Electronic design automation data
----------

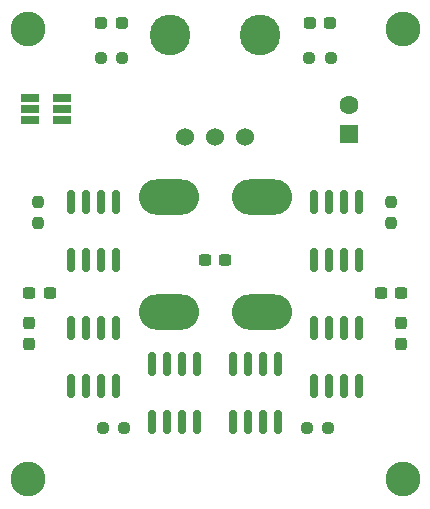
<source format=gbr>
%TF.GenerationSoftware,KiCad,Pcbnew,7.0.7*%
%TF.CreationDate,2023-11-05T22:28:57-06:00*%
%TF.ProjectId,BrushedMOCO_Breakout,42727573-6865-4644-9d4f-434f5f427265,rev?*%
%TF.SameCoordinates,Original*%
%TF.FileFunction,Soldermask,Top*%
%TF.FilePolarity,Negative*%
%FSLAX46Y46*%
G04 Gerber Fmt 4.6, Leading zero omitted, Abs format (unit mm)*
G04 Created by KiCad (PCBNEW 7.0.7) date 2023-11-05 22:28:57*
%MOMM*%
%LPD*%
G01*
G04 APERTURE LIST*
G04 Aperture macros list*
%AMRoundRect*
0 Rectangle with rounded corners*
0 $1 Rounding radius*
0 $2 $3 $4 $5 $6 $7 $8 $9 X,Y pos of 4 corners*
0 Add a 4 corners polygon primitive as box body*
4,1,4,$2,$3,$4,$5,$6,$7,$8,$9,$2,$3,0*
0 Add four circle primitives for the rounded corners*
1,1,$1+$1,$2,$3*
1,1,$1+$1,$4,$5*
1,1,$1+$1,$6,$7*
1,1,$1+$1,$8,$9*
0 Add four rect primitives between the rounded corners*
20,1,$1+$1,$2,$3,$4,$5,0*
20,1,$1+$1,$4,$5,$6,$7,0*
20,1,$1+$1,$6,$7,$8,$9,0*
20,1,$1+$1,$8,$9,$2,$3,0*%
G04 Aperture macros list end*
%ADD10C,2.946400*%
%ADD11RoundRect,0.150000X0.150000X-0.825000X0.150000X0.825000X-0.150000X0.825000X-0.150000X-0.825000X0*%
%ADD12C,3.450000*%
%ADD13C,1.524000*%
%ADD14RoundRect,0.237500X0.237500X-0.250000X0.237500X0.250000X-0.237500X0.250000X-0.237500X-0.250000X0*%
%ADD15R,1.560000X0.650000*%
%ADD16R,1.600000X1.600000*%
%ADD17C,1.600000*%
%ADD18RoundRect,0.237500X0.250000X0.237500X-0.250000X0.237500X-0.250000X-0.237500X0.250000X-0.237500X0*%
%ADD19RoundRect,0.237500X-0.237500X0.287500X-0.237500X-0.287500X0.237500X-0.287500X0.237500X0.287500X0*%
%ADD20RoundRect,0.237500X-0.250000X-0.237500X0.250000X-0.237500X0.250000X0.237500X-0.250000X0.237500X0*%
%ADD21RoundRect,0.150000X-0.150000X0.825000X-0.150000X-0.825000X0.150000X-0.825000X0.150000X0.825000X0*%
%ADD22RoundRect,0.237500X0.287500X0.237500X-0.287500X0.237500X-0.287500X-0.237500X0.287500X-0.237500X0*%
%ADD23RoundRect,0.237500X0.300000X0.237500X-0.300000X0.237500X-0.300000X-0.237500X0.300000X-0.237500X0*%
%ADD24RoundRect,0.237500X-0.300000X-0.237500X0.300000X-0.237500X0.300000X0.237500X-0.300000X0.237500X0*%
%ADD25O,5.100000X3.000000*%
G04 APERTURE END LIST*
D10*
%TO.C,REF\u002A\u002A*%
X137414000Y-81534000D03*
%TD*%
D11*
%TO.C,U3*%
X116205000Y-114808000D03*
X117475000Y-114808000D03*
X118745000Y-114808000D03*
X120015000Y-114808000D03*
X120015000Y-109858000D03*
X118745000Y-109858000D03*
X117475000Y-109858000D03*
X116205000Y-109858000D03*
%TD*%
D10*
%TO.C,REF\u002A\u002A*%
X105664000Y-119634000D03*
%TD*%
D12*
%TO.C,Conn3*%
X117729000Y-82042000D03*
X125349000Y-82042000D03*
D13*
X118999000Y-90678000D03*
X121539000Y-90678000D03*
X124079000Y-90678000D03*
%TD*%
D14*
%TO.C,R5*%
X106553000Y-97940500D03*
X106553000Y-96115500D03*
%TD*%
D15*
%TO.C,U1*%
X108538000Y-89215000D03*
X108538000Y-88265000D03*
X108538000Y-87315000D03*
X105838000Y-87315000D03*
X105838000Y-88265000D03*
X105838000Y-89215000D03*
%TD*%
D16*
%TO.C,C1*%
X132842000Y-90424000D03*
D17*
X132842000Y-87924000D03*
%TD*%
D10*
%TO.C,REF\u002A\u002A*%
X137414000Y-119634000D03*
%TD*%
D18*
%TO.C,R1*%
X113665000Y-83947000D03*
X111840000Y-83947000D03*
%TD*%
D19*
%TO.C,D2*%
X137287000Y-106426000D03*
X137287000Y-108176000D03*
%TD*%
D20*
%TO.C,R2*%
X129286000Y-115316000D03*
X131111000Y-115316000D03*
%TD*%
D10*
%TO.C,REF\u002A\u002A*%
X105664000Y-81534000D03*
%TD*%
D21*
%TO.C,Q2*%
X133731000Y-96142000D03*
X132461000Y-96142000D03*
X131191000Y-96142000D03*
X129921000Y-96142000D03*
X129921000Y-101092000D03*
X131191000Y-101092000D03*
X132461000Y-101092000D03*
X133731000Y-101092000D03*
%TD*%
D22*
%TO.C,D1*%
X113627500Y-81026000D03*
X111877500Y-81026000D03*
%TD*%
D18*
%TO.C,R6*%
X131318000Y-83947000D03*
X129493000Y-83947000D03*
%TD*%
D23*
%TO.C,C3*%
X122401500Y-101092000D03*
X120676500Y-101092000D03*
%TD*%
D18*
%TO.C,R4*%
X113839000Y-115316000D03*
X112014000Y-115316000D03*
%TD*%
D21*
%TO.C,Q1*%
X133731000Y-106807000D03*
X132461000Y-106807000D03*
X131191000Y-106807000D03*
X129921000Y-106807000D03*
X129921000Y-111757000D03*
X131191000Y-111757000D03*
X132461000Y-111757000D03*
X133731000Y-111757000D03*
%TD*%
D19*
%TO.C,D3*%
X105791000Y-106426000D03*
X105791000Y-108176000D03*
%TD*%
D14*
%TO.C,R3*%
X136398000Y-97940500D03*
X136398000Y-96115500D03*
%TD*%
D11*
%TO.C,U2*%
X123063000Y-114808000D03*
X124333000Y-114808000D03*
X125603000Y-114808000D03*
X126873000Y-114808000D03*
X126873000Y-109858000D03*
X125603000Y-109858000D03*
X124333000Y-109858000D03*
X123063000Y-109858000D03*
%TD*%
D22*
%TO.C,D4*%
X131280500Y-81026000D03*
X129530500Y-81026000D03*
%TD*%
D21*
%TO.C,Q4*%
X113157000Y-96142000D03*
X111887000Y-96142000D03*
X110617000Y-96142000D03*
X109347000Y-96142000D03*
X109347000Y-101092000D03*
X110617000Y-101092000D03*
X111887000Y-101092000D03*
X113157000Y-101092000D03*
%TD*%
D24*
%TO.C,C4*%
X105817500Y-103886000D03*
X107542500Y-103886000D03*
%TD*%
D21*
%TO.C,Q3*%
X113157000Y-106807000D03*
X111887000Y-106807000D03*
X110617000Y-106807000D03*
X109347000Y-106807000D03*
X109347000Y-111757000D03*
X110617000Y-111757000D03*
X111887000Y-111757000D03*
X113157000Y-111757000D03*
%TD*%
D23*
%TO.C,C2*%
X137287000Y-103886000D03*
X135562000Y-103886000D03*
%TD*%
D25*
%TO.C,Conn1*%
X117602000Y-95693200D03*
X125476000Y-95693200D03*
%TD*%
%TO.C,Conn2*%
X125476000Y-105474800D03*
X117602000Y-105474800D03*
%TD*%
M02*

</source>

----------

Task prompt: Only one stretch of the records above is wanted: the lines between the one holding "X136398000Y-97940500D03*" and the one holding "X111887000Y-96142000D03*", inclusive, reproduced exactly.

Answer space:
X136398000Y-97940500D03*
X136398000Y-96115500D03*
%TD*%
D11*
%TO.C,U2*%
X123063000Y-114808000D03*
X124333000Y-114808000D03*
X125603000Y-114808000D03*
X126873000Y-114808000D03*
X126873000Y-109858000D03*
X125603000Y-109858000D03*
X124333000Y-109858000D03*
X123063000Y-109858000D03*
%TD*%
D22*
%TO.C,D4*%
X131280500Y-81026000D03*
X129530500Y-81026000D03*
%TD*%
D21*
%TO.C,Q4*%
X113157000Y-96142000D03*
X111887000Y-96142000D03*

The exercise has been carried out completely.